The U.S. Chamber of Commerce said this summer it would like to put climate change on a “Scopes trial.” However, the end of climate change denial is over, at least when it comes to the majority of large U.S. corporations. Three-quarters of the executives interviewed for a McGraw Hill study commissioned by Siemens Building Technology view sustainability as consistent with their company’s profit mission and engage in sustainability activities, double the amount in 2006. Over half (58 percent) believe sustainability will serve the financial performance of their company from 31 percent in 2006.
The economic crisis has supported and not deterred sustainability activity in the firms represented in the study. Over half (57 percent) believe sustainability practices are either unaffected or aided by a down economy. Only 32 percent view an economic crisis as an obstacle.
Energy savings is the most important driver toward sustainability, with 75 percent citing it this year, and 73 percent in 2006. Global influences increased as a driver with 38 percent in 2009, and 26 percent in 2006. Government regulations decreased as a driver with only 29 percent citing it, down from 40 percent in 2006. However, 72 percent expect it to become a requirement.
Over 80 percent of larger firms believe sustainability provides market differentiation, and over 70 percent expect sustainability efforts to retain and attract customers, and reduce the costs of doing business. Almost a third reported dedicated funding for sustainability.
Sixty-nine percent reported that their firm employs three or more sustainability practices. The most common sustainability practices are:
- Employee engagement/activities
- Green building
- Initiatives with NGOs/voluntary government programs
- Publication of annual sustainability reports
Activity in green building increased. Over a fifth (21 percent) expect to green over 60 percent of their building portfolio in 2009, up from less than 10 percent in 2006. Ari Kobb, Sustainability Director at Siemens, told Treehugger, “We think the opportunity is in smart buildings… From our standpoint, we think there is going to be technology evolution to make buildings smarter, and that the biggest gains will be conservation.”

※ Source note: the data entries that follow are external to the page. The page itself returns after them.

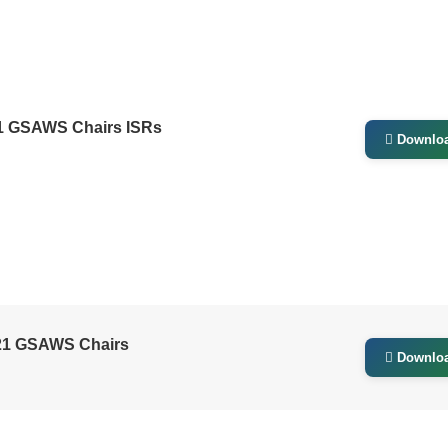
21 GSAWS Chairs ISRs
Downlo
021 GSAWS Chairs
Downlo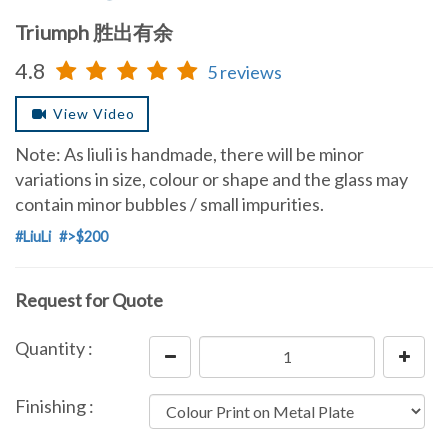
Triumph 胜出有余
4.8
5 reviews
View Video
Note: As liuli is handmade, there will be minor
variations in size, colour or shape and the glass may
contain minor bubbles / small impurities.
#LiuLi
#>$200
Request for Quote
Quantity :
Finishing :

The study recommended firms do the following:
- Firms need to employ sustainability practices now so they will not lose “first-mover advantage.”
- Firms need to capitalize on the advantages of sustainability.
- Firms should look for opportunities to position themselves ahead of regulation.
- Firms should take stock of their current baseline so they can accurately report their performance and set goals for improvement.
Kobb believes that the U.S. will “ultimately find creative and entrepreneurial solutions that work.” The U.S. is at a “great convergence of opportunity” with top companies realizing they can make money from sustainability.